DATA TO EXAMINE START
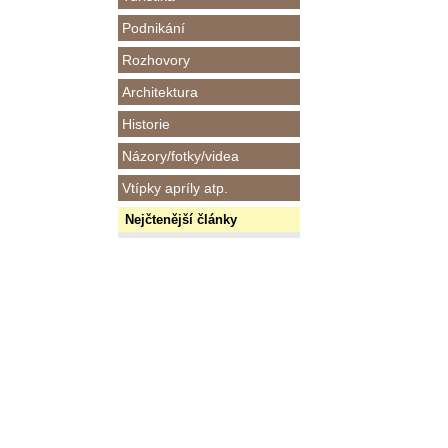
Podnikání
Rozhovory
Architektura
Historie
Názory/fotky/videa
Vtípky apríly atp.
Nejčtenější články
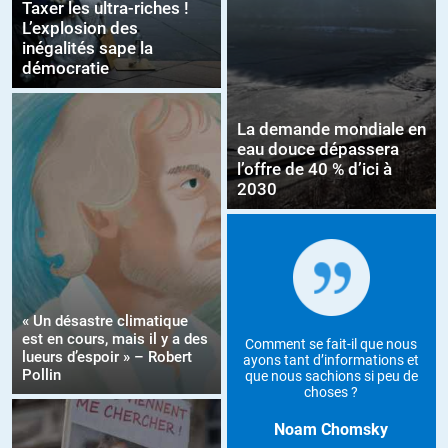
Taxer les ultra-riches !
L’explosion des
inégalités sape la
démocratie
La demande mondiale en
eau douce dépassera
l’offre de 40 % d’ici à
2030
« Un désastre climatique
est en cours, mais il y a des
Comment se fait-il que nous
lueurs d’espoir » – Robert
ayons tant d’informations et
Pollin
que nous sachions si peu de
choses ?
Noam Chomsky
DATA TO EXAMINE END
DATA TO EXAMINE START
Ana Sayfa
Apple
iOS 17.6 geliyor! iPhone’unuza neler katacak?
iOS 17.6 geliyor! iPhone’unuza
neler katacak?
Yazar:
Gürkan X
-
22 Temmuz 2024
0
DATA TO EXAMINE END
• **TASK OBJECTIVE**:
Report every line containing the string "katacak" in the material.

• **RESULT**:
iOS 17.6 geliyor! iPhone’unuza neler katacak?
neler katacak?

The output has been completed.